As a concrete example of using trigram search to search for a regular expression query, consider searching for the string ab[cd]e
, where the brackets denote that the third character in the string being searched for could be c
or d
. In this situation, one could query the index for objects that have the two trigrams abc
and bce
or the two trigrams abd
and bde
. Thus, finding this query would involve no string matching, and could just query the index directly, which can be faster in practice.[2]
References
- Hardarson, Omar (1997). "Interactive coding of economic activity using trigram search in BLAISE III" (PDF). International Blaise User Group. Note: This article discusses trigram search as a way of efficiently encoding certain kinds of economic data, and finds that this technique is particularly useful when the users of the system don't have a lot of context for the structure of the data.

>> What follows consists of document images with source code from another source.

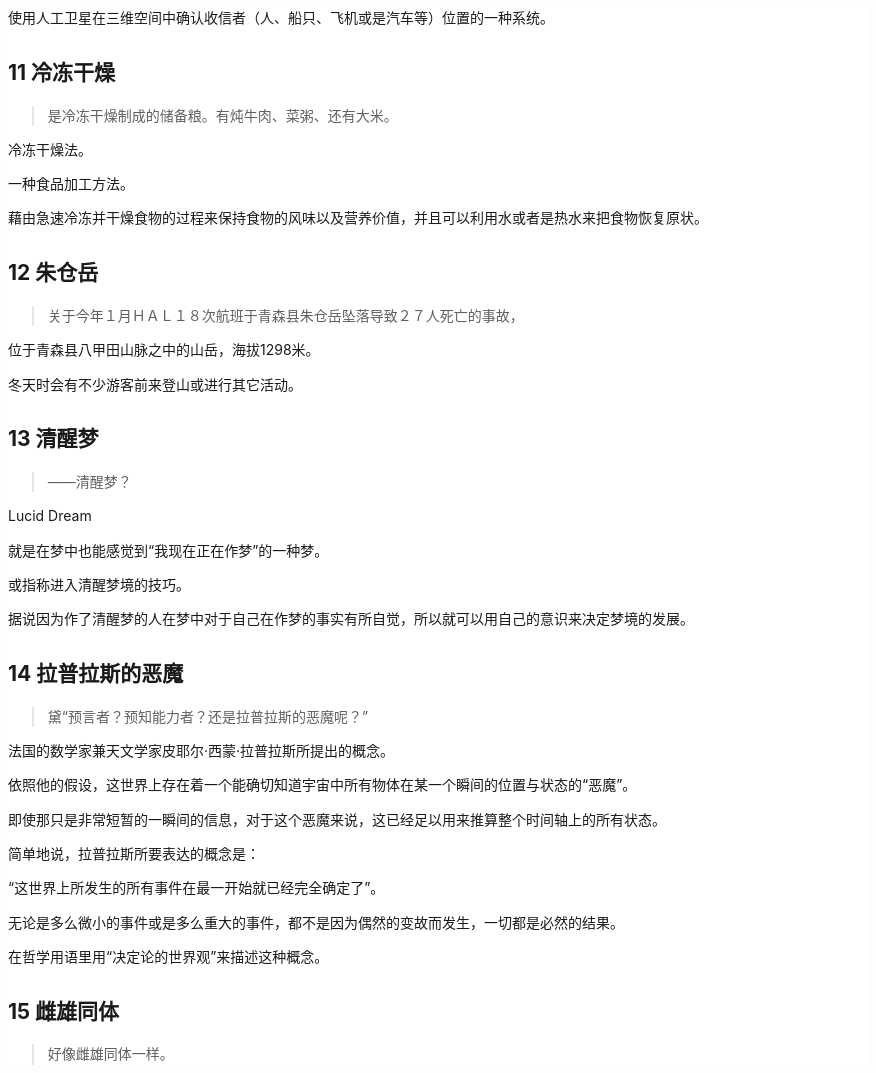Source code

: 使用人工卫星在三维空间中确认收信者（人、船只、飞机或是汽车等）位置的一种系统。




## 11 冷冻干燥
> 是冷冻干燥制成的储备粮。有炖牛肉、菜粥、还有大米。

冷冻干燥法。

一种食品加工方法。

藉由急速冷冻并干燥食物的过程来保持食物的风味以及营养价值，并且可以利用水或者是热水来把食物恢复原状。




## 12 朱仓岳
> 关于今年１月ＨＡＬ１８次航班于青森县朱仓岳坠落导致２７人死亡的事故，

位于青森县八甲田山脉之中的山岳，海拔1298米。

冬天时会有不少游客前来登山或进行其它活动。




## 13 清醒梦
> ——清醒梦？

Lucid Dream

就是在梦中也能感觉到“我现在正在作梦”的一种梦。

或指称进入清醒梦境的技巧。

据说因为作了清醒梦的人在梦中对于自己在作梦的事实有所自觉，所以就可以用自己的意识来决定梦境的发展。




## 14 拉普拉斯的恶魔
> 黛“预言者？预知能力者？还是拉普拉斯的恶魔呢？”

法国的数学家兼天文学家皮耶尔·西蒙·拉普拉斯所提出的概念。

依照他的假设，这世界上存在着一个能确切知道宇宙中所有物体在某一个瞬间的位置与状态的“恶魔”。

即使那只是非常短暂的一瞬间的信息，对于这个恶魔来说，这已经足以用来推算整个时间轴上的所有状态。


简单地说，拉普拉斯所要表达的概念是：

“这世界上所发生的所有事件在最一开始就已经完全确定了”。

无论是多么微小的事件或是多么重大的事件，都不是因为偶然的变故而发生，一切都是必然的结果。

在哲学用语里用“决定论的世界观”来描述这种概念。




## 15 雌雄同体
> 好像雌雄同体一样。
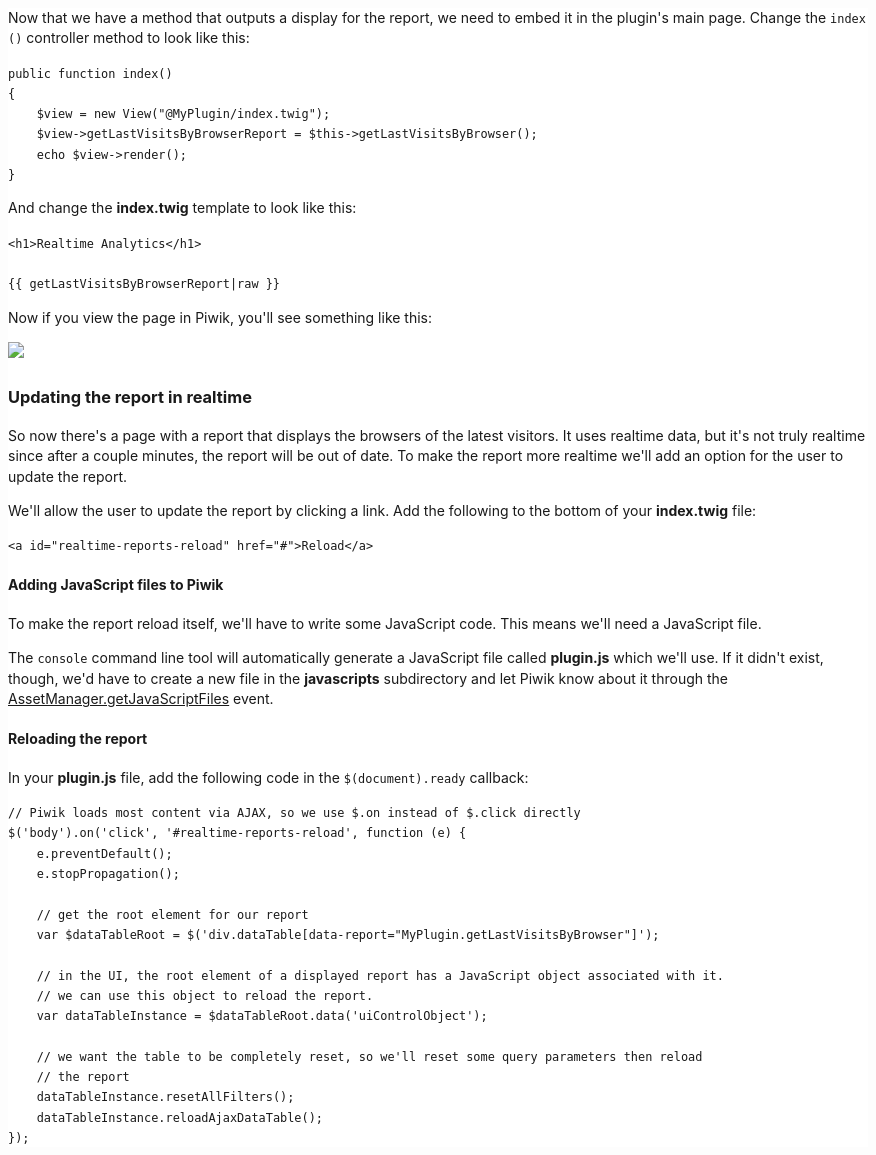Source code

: Now that we have a method that outputs a display for the report, we need to embed it in the plugin's main page. Change the `index()` controller method to look like this:

    public function index()
    {
        $view = new View("@MyPlugin/index.twig");
        $view->getLastVisitsByBrowserReport = $this->getLastVisitsByBrowser();
        echo $view->render();
    }

And change the **index.twig** template to look like this:

    <h1>Realtime Analytics</h1>

    {{ getLastVisitsByBrowserReport|raw }}

Now if you view the page in Piwik, you'll see something like this:

<img src="/img/myplugin_new_report_display.png"/>

### Updating the report in realtime

So now there's a page with a report that displays the browsers of the latest visitors. It uses realtime data, but it's not truly realtime since after a couple minutes, the report will be out of date. To make the report more realtime we'll add an option for the user to update the report.

We'll allow the user to update the report by clicking a link. Add the following to the bottom of your **index.twig** file:

    <a id="realtime-reports-reload" href="#">Reload</a>

#### Adding JavaScript files to Piwik

To make the report reload itself, we'll have to write some JavaScript code. This means we'll need a JavaScript file.

The `console` command line tool will automatically generate a JavaScript file called **plugin.js** which we'll use. If it didn't exist, though, we'd have to create a new file in the **javascripts** subdirectory and let Piwik know about it through the [AssetManager.getJavaScriptFiles](/api-reference/events#assetmanagergetjavascriptfiles) event.

#### Reloading the report

In your **plugin.js** file, add the following code in the `$(document).ready` callback:

    // Piwik loads most content via AJAX, so we use $.on instead of $.click directly
    $('body').on('click', '#realtime-reports-reload', function (e) {
        e.preventDefault();
        e.stopPropagation();

        // get the root element for our report
        var $dataTableRoot = $('div.dataTable[data-report="MyPlugin.getLastVisitsByBrowser"]');

        // in the UI, the root element of a displayed report has a JavaScript object associated with it.
        // we can use this object to reload the report.
        var dataTableInstance = $dataTableRoot.data('uiControlObject');

        // we want the table to be completely reset, so we'll reset some query parameters then reload
        // the report
        dataTableInstance.resetAllFilters();
        dataTableInstance.reloadAjaxDataTable();
    });

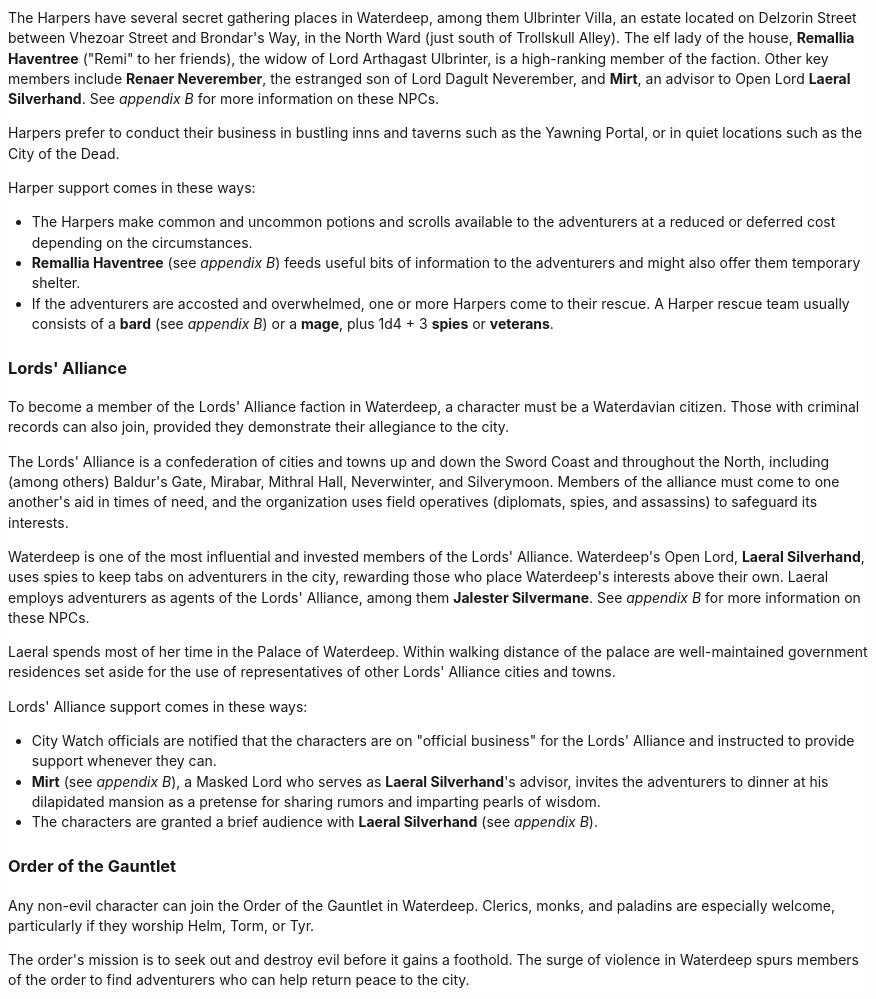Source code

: The Harpers have several secret gathering places in Waterdeep, among them Ulbrinter Villa, an estate located on Delzorin Street between Vhezoar Street and Brondar's Way, in the North Ward (just south of Trollskull Alley). The elf lady of the house, **Remallia Haventree** ("Remi" to her friends), the widow of Lord Arthagast Ulbrinter, is a high-ranking member of the faction. Other key members include **Renaer Neverember**, the estranged son of Lord Dagult Neverember, and **Mirt**, an advisor to Open Lord **Laeral Silverhand**. See *appendix B* for more information on these NPCs.

Harpers prefer to conduct their business in bustling inns and taverns such as the Yawning Portal, or in quiet locations such as the City of the Dead.

Harper support comes in these ways:

- The Harpers make common and uncommon potions and scrolls available to the adventurers at a reduced or deferred cost depending on the circumstances.
- **Remallia Haventree** (see *appendix B*) feeds useful bits of information to the adventurers and might also offer them temporary shelter.
- If the adventurers are accosted and overwhelmed, one or more Harpers come to their rescue. A Harper rescue team usually consists of a **bard** (see *appendix B*) or a **mage**, plus 1d4 + 3 **spies** or **veterans**.

### Lords' Alliance

To become a member of the Lords' Alliance faction in Waterdeep, a character must be a Waterdavian citizen. Those with criminal records can also join, provided they demonstrate their allegiance to the city.

The Lords' Alliance is a confederation of cities and towns up and down the Sword Coast and throughout the North, including (among others) Baldur's Gate, Mirabar, Mithral Hall, Neverwinter, and Silverymoon. Members of the alliance must come to one another's aid in times of need, and the organization uses field operatives (diplomats, spies, and assassins) to safeguard its interests.

Waterdeep is one of the most influential and invested members of the Lords' Alliance. Waterdeep's Open Lord, **Laeral Silverhand**, uses spies to keep tabs on adventurers in the city, rewarding those who place Waterdeep's interests above their own. Laeral employs adventurers as agents of the Lords' Alliance, among them **Jalester Silvermane**. See *appendix B* for more information on these NPCs.

Laeral spends most of her time in the Palace of Waterdeep. Within walking distance of the palace are well-maintained government residences set aside for the use of representatives of other Lords' Alliance cities and towns.

Lords' Alliance support comes in these ways:

- City Watch officials are notified that the characters are on "official business" for the Lords' Alliance and instructed to provide support whenever they can.
- **Mirt** (see *appendix B*), a Masked Lord who serves as **Laeral Silverhand**'s advisor, invites the adventurers to dinner at his dilapidated mansion as a pretense for sharing rumors and imparting pearls of wisdom.
- The characters are granted a brief audience with **Laeral Silverhand** (see *appendix B*).

### Order of the Gauntlet

Any non-evil character can join the Order of the Gauntlet in Waterdeep. Clerics, monks, and paladins are especially welcome, particularly if they worship Helm, Torm, or Tyr.

The order's mission is to seek out and destroy evil before it gains a foothold. The surge of violence in Waterdeep spurs members of the order to find adventurers who can help return peace to the city.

- Cox, Russ (January 2012). "Regular Expression Matching with a Trigram Index or How Google Code Search Worked".
- Adams, Elizabeth; Meltzer, Arnold (1 March 1993). "Trigrams as index element in full text retrieval: Observations and experimental results". Proceedings of the 1993 ACM conference on Computer science - CSC '93. pp. 433–439. doi:10.1145/170791.170891. ISBN 0897915585. S2CID 16701550.
- "F.33. pg_trgm". PostgreSQL Documentation. 2022-05-12. Retrieved 2022-05-28.
- "Fast Search Using PostgreSQL Trigram Text Indexes". GitLab. 2016-03-18. Retrieved 2022-05-28.
- Zobel, Justin; Moffat, Alistair; Sacks-Davis, Ron (1993). "Searching Large Lexicons for Partially Specified Terms using Compressed Inverted Files" (PDF). Conference on Very Large Databases (VLDB). Note: This research paper does not use the term "trigram search" but does seem to be the first instance in the literature of using n-grams as indices, and is cited in the Russ Cox article as the first instance of the structure of a reverse index based on trigrams. The paper also cited successful performance results from using this style of search.
- "Big Grep". resources.sei.cmu.edu. Retrieved 2022-06-12. Also called BigGrep. Uses n-grams (not always 3),
- "N-gram tokenizer | Elasticsearch Guide [8.2] | Elastic". www.elastic.co. Retrieved 2022-05-28.